Machine learning is a current application of AI that draws knowledge from a large amount of data without making assumptions about the probability distribution of the data. It’s the idea that when exposed to huge amounts of data, machines can make changes on their own and come up with solutions to problems without reliance on human expertise. In machine learning, a computer algorithm is provided with inputs which can be in form of a set of variables or datasets, or outputs, which is basically the target data.  The algorithm then learns from the data given how to effectively model inputs into an output or give the best identification and description of a data structure if no output is provided. The algorithm learns by identifying the relationships in the data and then uses this information to improve its learning process. The ML divides the dataset into three unique types: a training dataset, a validation dataset, and a test dataset. A training dataset allows the algorithm to identify the link between inputs and outputs based on the historical pattern in the data. These relationships are then validated, and the model is adjusted using the validation dataset. As the name suggests, the test dataset is used to test the strength of the model in predicting well on the new data. Note that machine learning still needs human intervention in understanding the underlying data and choosing suitable techniques for data analysis. In other words, before data is utilized, it must be cleaned and free from bias and spurious data.

Types of Machine Learning

Supervised Learning

Under supervised learning, computers learn to model data based on labeled training data that contains both the inputs and the desired outputs. Each training example has one or more inputs and a desired output.

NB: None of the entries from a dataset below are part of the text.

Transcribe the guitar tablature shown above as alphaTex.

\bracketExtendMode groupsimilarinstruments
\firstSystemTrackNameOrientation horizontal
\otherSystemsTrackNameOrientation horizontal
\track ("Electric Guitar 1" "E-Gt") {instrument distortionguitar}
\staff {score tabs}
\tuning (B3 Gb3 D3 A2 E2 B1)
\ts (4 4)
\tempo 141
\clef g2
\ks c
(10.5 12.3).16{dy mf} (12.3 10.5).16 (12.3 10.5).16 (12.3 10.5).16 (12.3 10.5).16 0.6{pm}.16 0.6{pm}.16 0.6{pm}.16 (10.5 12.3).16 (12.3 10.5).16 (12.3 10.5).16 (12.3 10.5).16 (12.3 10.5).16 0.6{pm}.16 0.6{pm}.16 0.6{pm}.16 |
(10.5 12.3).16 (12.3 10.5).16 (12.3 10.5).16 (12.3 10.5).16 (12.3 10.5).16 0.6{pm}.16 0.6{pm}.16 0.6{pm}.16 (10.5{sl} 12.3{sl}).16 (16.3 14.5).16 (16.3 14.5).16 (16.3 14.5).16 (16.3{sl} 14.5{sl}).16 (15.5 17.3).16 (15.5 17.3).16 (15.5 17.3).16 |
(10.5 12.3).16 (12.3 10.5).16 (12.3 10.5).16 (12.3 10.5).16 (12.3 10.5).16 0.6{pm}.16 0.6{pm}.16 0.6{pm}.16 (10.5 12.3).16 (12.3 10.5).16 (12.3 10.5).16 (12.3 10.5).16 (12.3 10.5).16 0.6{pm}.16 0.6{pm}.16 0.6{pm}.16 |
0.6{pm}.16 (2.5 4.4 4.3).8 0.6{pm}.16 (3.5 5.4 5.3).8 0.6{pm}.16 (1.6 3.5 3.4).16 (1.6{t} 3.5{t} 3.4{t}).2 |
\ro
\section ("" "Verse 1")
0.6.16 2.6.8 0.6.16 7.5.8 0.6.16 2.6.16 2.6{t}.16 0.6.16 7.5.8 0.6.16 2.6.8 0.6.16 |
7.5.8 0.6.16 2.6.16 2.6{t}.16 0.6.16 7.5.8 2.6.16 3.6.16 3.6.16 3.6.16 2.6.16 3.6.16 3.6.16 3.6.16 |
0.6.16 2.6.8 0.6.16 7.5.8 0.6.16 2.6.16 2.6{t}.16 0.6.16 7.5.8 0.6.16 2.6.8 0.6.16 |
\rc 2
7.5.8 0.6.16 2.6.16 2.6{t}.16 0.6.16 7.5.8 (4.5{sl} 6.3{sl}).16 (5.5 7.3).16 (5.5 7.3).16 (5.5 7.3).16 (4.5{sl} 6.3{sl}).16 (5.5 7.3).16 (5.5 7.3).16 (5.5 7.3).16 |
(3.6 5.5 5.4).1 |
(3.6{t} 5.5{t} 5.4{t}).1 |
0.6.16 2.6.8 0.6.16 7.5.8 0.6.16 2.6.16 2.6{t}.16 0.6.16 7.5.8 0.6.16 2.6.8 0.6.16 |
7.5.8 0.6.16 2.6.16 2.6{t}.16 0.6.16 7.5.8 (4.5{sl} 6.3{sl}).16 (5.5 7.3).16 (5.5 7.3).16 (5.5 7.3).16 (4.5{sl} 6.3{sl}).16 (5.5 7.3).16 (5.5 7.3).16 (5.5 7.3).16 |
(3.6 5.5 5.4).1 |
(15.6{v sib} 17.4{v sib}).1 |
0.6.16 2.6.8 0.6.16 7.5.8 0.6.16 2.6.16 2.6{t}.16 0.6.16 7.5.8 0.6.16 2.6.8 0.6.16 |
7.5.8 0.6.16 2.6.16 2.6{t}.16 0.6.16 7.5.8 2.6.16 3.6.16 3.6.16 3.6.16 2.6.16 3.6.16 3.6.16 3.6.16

Trying to predict the performance of a stock (up, down, or level) during the next business day can be modeled through supervised learning.

Unsupervised Learning

Under unsupervised learning, computers are only given input data and tasked with describing the data, for instance, by grouping or clustering data points. In this instance, computers learn from data that has not been labeled or categorized. The computers then “react” based on the presence or absence of commonalities in the data.

Trying to group companies based on their financial and not geographical or industrial characteristics would be a good example of unsupervised learning.

Question

Machine learning most likely refers to:

A. The autonomous acquisition of knowledge through the use of computer programs.

B. The ability of machines to execute coded instructions.

C. The selective acquisition of knowledge through the use of computer programs.

Solution

The correct answer is A.

Machine learning refers to the autonomous acquisition of knowledge through the use of computer programs such that computers learn to work out solutions to problems without human intervention. Machine learning is the idea that computers have the ability to “learn” and execute changes independently.